Silence again, and the little shadows crept one by one through the crack and into a large, lamp-lit, vaulted room where ovens radiated, meat sizzled over coals, pots steamed on blazing grates, and people worked — people far larger than the shadowy little figures that darted across an open space and under a laden cutting table.

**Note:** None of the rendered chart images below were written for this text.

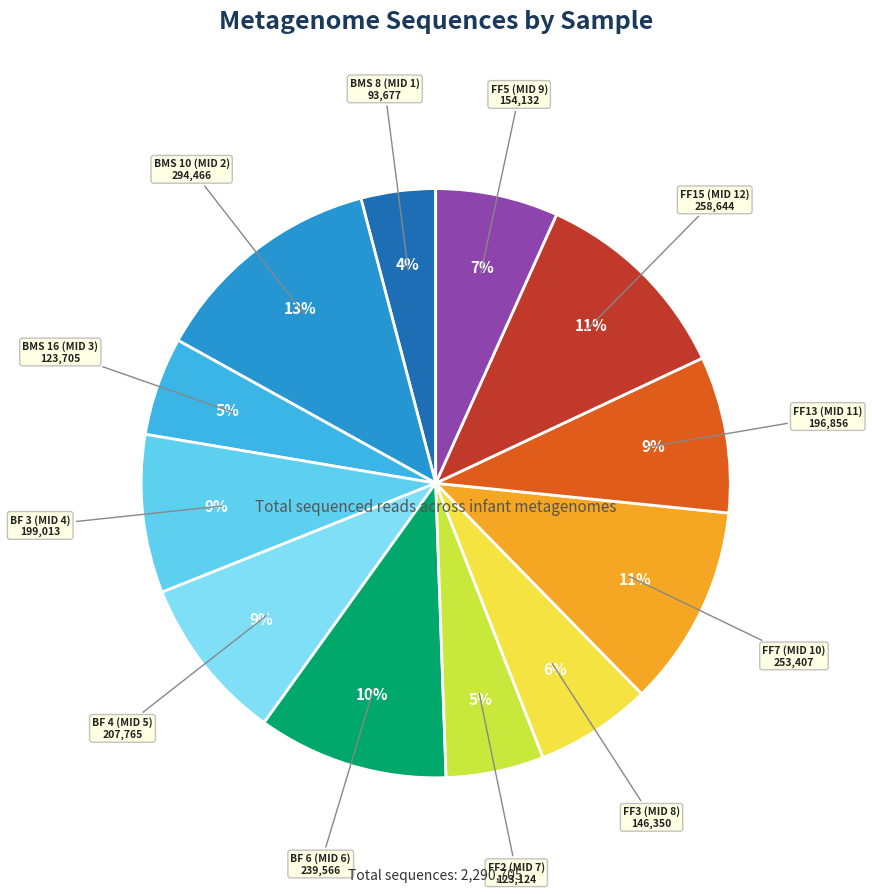

Approximately how many times larger is the value at BF 4 (MID 5) compared to FF7 (MID 10)?

0.8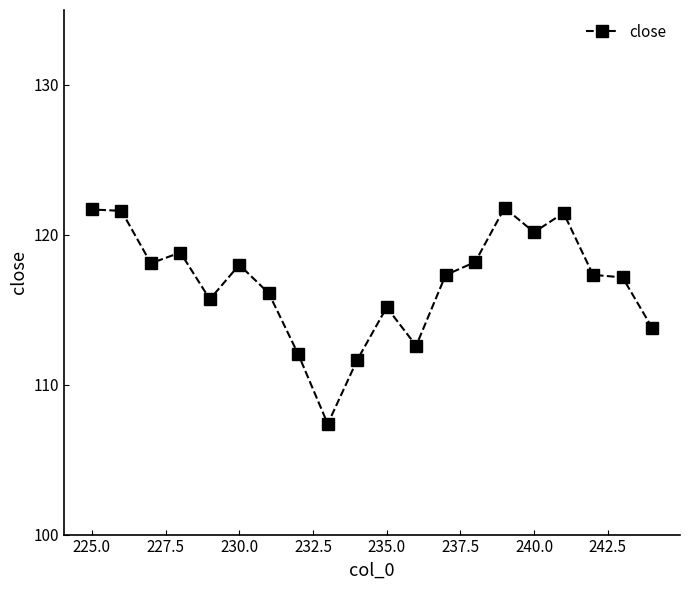

What is the greatest value displayed?

121.8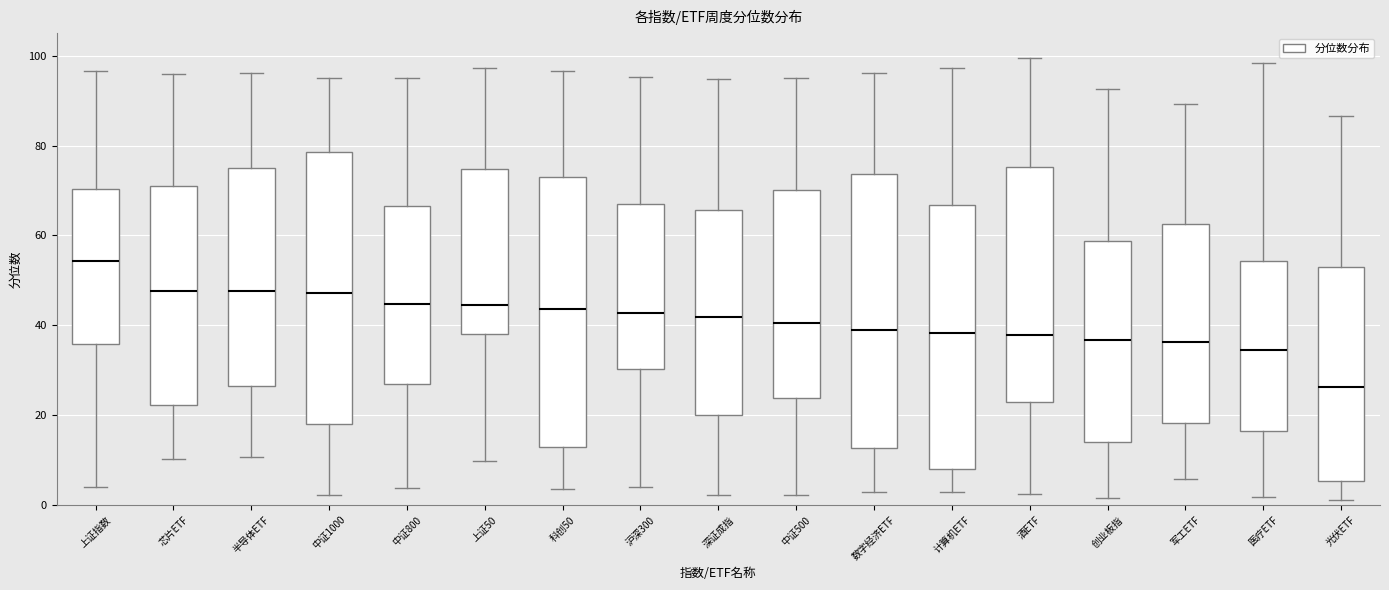

Reading left to right, read every box against the y-axis: the position of its median line, the range the box covers, and the ends of its whiskers. The values are not printed on the chart, so give them approximately, as read against the axis.

上证指数: median 54, box 36 to 70, whiskers 4 to 96
芯片ETF: median 48, box 22 to 72, whiskers 10 to 96
半导体ETF: median 48, box 26 to 74, whiskers 10 to 96
中证1000: median 48, box 18 to 78, whiskers 2 to 96
中证800: median 44, box 28 to 66, whiskers 4 to 96
上证50: median 44, box 38 to 74, whiskers 10 to 98
科创50: median 44, box 14 to 72, whiskers 4 to 96
沪深300: median 42, box 30 to 66, whiskers 4 to 96
深证成指: median 42, box 20 to 66, whiskers 2 to 94
中证500: median 40, box 24 to 70, whiskers 2 to 96
数字经济ETF: median 40, box 12 to 74, whiskers 2 to 96
计算机ETF: median 38, box 8 to 66, whiskers 2 to 98
酒ETF: median 38, box 22 to 76, whiskers 2 to 100
创业板指: median 36, box 14 to 58, whiskers 2 to 92
军工ETF: median 36, box 18 to 62, whiskers 6 to 90
医疗ETF: median 34, box 16 to 54, whiskers 2 to 98
光伏ETF: median 26, box 6 to 52, whiskers 2 to 86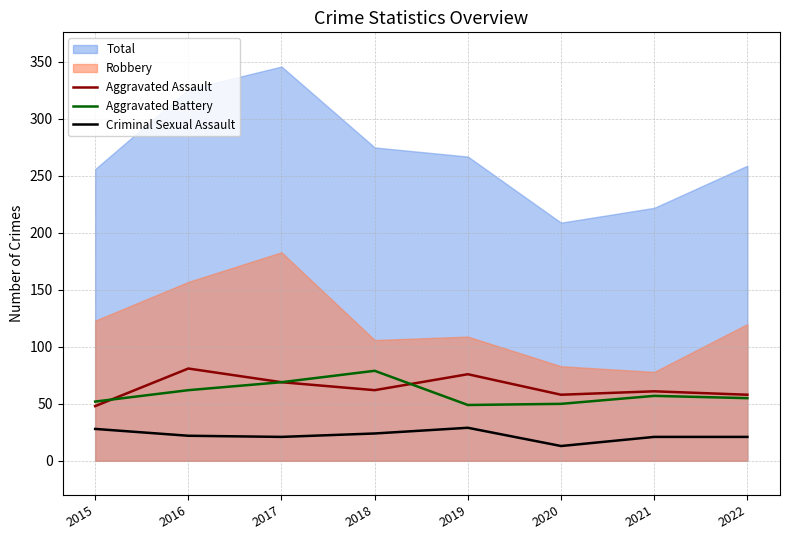

The value of Aggravated Assault at 2015 is 71. True or false?

False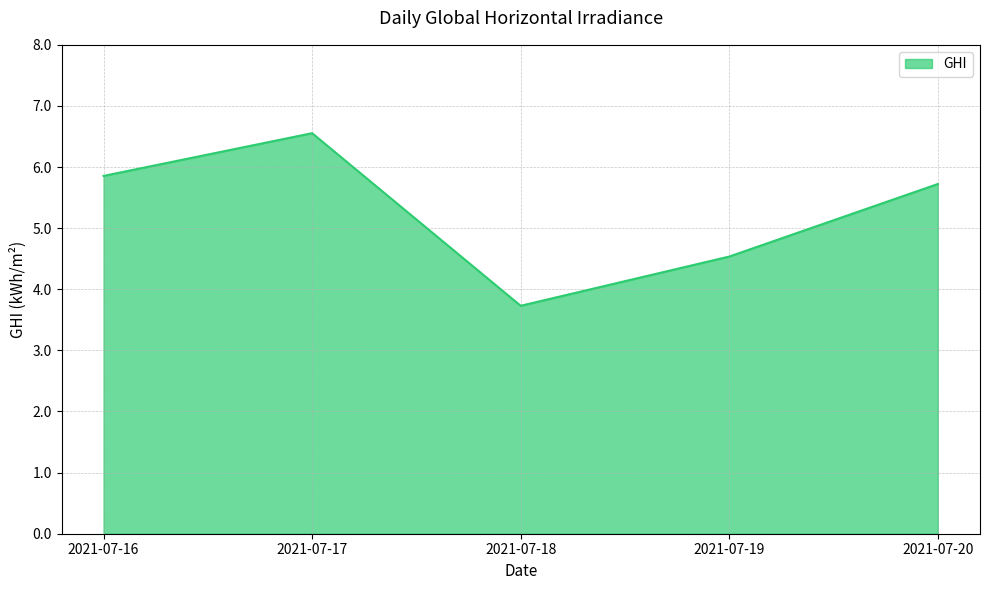

Read the value at 2021-07-19.

4.5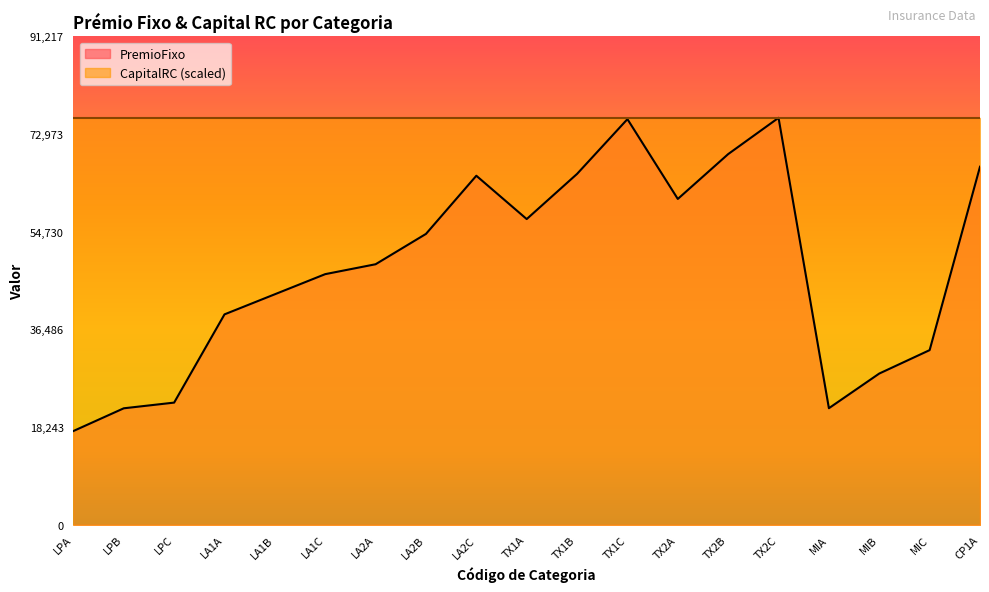

Count the number of categories in the chart.

19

One of the tall people in the kitchen glanced around. 'What was that?'

'What?' another asked.

'Did you see something just then?'

'No. What was it?'

'Nothing, I guess. Take a look at those loaves, will you?'

A large person turned away and bent to peer into an oven. 'A few more minutes. I… now where did THAT go?'

'What?'

'Half a duck.' The voice sounded mystified, then irritated. 'Come on, now. These roast ducks are for the guards' hall. Who took it?'

'I didn't, so don't glare at me. It doesn't matter. Get that tray ready. You know how the guards are when they're hungry.'

'All right, but I hope nobody notices that there are only eleven and a half ducks here.'

Large people came and went, and the little shadows worked their way from cover to cover, across the kitchen to a half-open pantry door in a shadowed corner. Behind them, another voice shouted, 'How many loaves did you put into this oven? I think some are missing'

Through the pantry the little shadows moved, fanning out, investigating everything. Here and there, small items disappeared from shelves and benches. Past the pantry was a wide hall, dimly lit, where linen robes hung from pegs on the walls and pairs of sandals lay beneath them. Curtained cubicles lined the hall. From behind some came the sounds of rhythmic breathing and an occasional snore.